2023–2024: the “value push” becomes explicit; market microstructure tweaks
  • 2023 (Mar) – TSE’s watershed initiative: “Action to Implement Management that is Conscious of Cost of Capital and Stock Price.” A key trigger for the current rally.
  • 2024 (Jan) – TSE begins publishing a list of companies that have disclosed in line with the above request (a “nudge” mechanism with reputational force).  
  • 2023 (Aug)METI “Guidelines for Corporate Takeovers” (control-transactions conduct; target-board behaviour; “fair rules” for M&A involving control).  

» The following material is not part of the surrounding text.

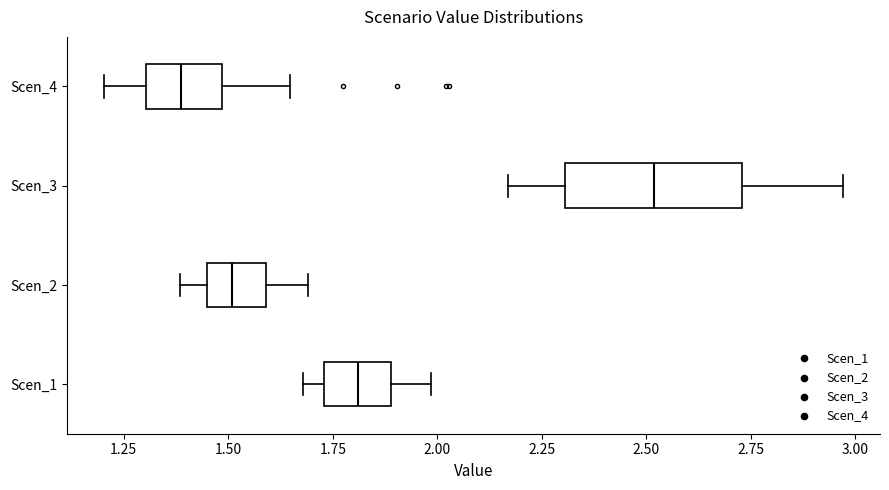

Which box is the widest, from its left edge to its right edge?

Scen_3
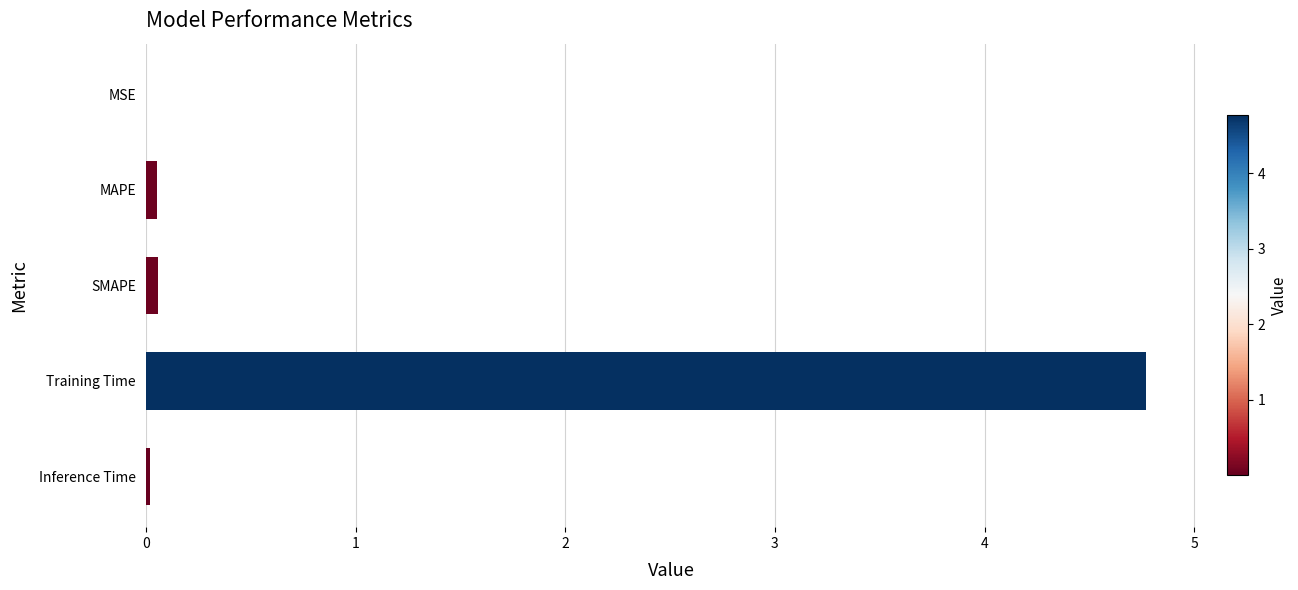

What is the greatest value displayed?

4.8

  • 2023 (Sep)2024 (Nov 5)Cash equity trading hours extended by 30 minutes with closing auction (arrowhead upgrade): a market-quality / institutional usability reform.  
  • 2024 (Jan)“New NISA” starts: permanent system, indefinite holding period, higher limits — central to the “shift from savings to investment” policy push.  
2025: further internationalisation + tightening listing rules + the next Code cycle starts
  • 2025 (from Mar)TSE transitional measures for stricter continued-listing criteria begin expiring (post-2022 restructure), pushing laggards toward compliance or delisting pressure.  
  • 2025 (Apr)Prime market bilingual disclosure mandate (Japanese + English for key financial disclosures) begins, aimed at foreign investor accessibility and transparency.  
  • 2025 (Jun)Stewardship Code – 3rd revision (2025) finalized (FSA): explicitly references prior revisions (2017, 2020) and introduces updates including beneficial ownership transparency and treatment of collaborative engagement, alongside streamlining.  
  • 2025 (Jun) – FSA publishes “Action Programme for Corporate Governance Reform 2025” and flags reviewing the Corporate Governance Code as a future policy priority; also pushes hard on ASR before AGM and disclosure quality.  
  • 2025 (Oct)Expert Panel on the Revision of the Corporate Governance Code (2025) holds its first meeting (start of the next CG Code revision cycle; first since 2021).  
Late 2025–2026: “next iteration” items moving through the pipes
  • 2025 (Dec) – JPX finishes revising Growth Market continued listing rules (per JPX 2026 policy materials).  
  • 2026 (in progress) – The CG Code revision process is the headline “next lever”: agenda themes repeatedly orbit (i) disclosure timing/quality (esp. ASR-before-AGM), (ii) board effectiveness mechanics, (iii) streamlining/anti-box-ticking, (iv) capital allocation discipline (cash, portfolio, cost-of-capital framing).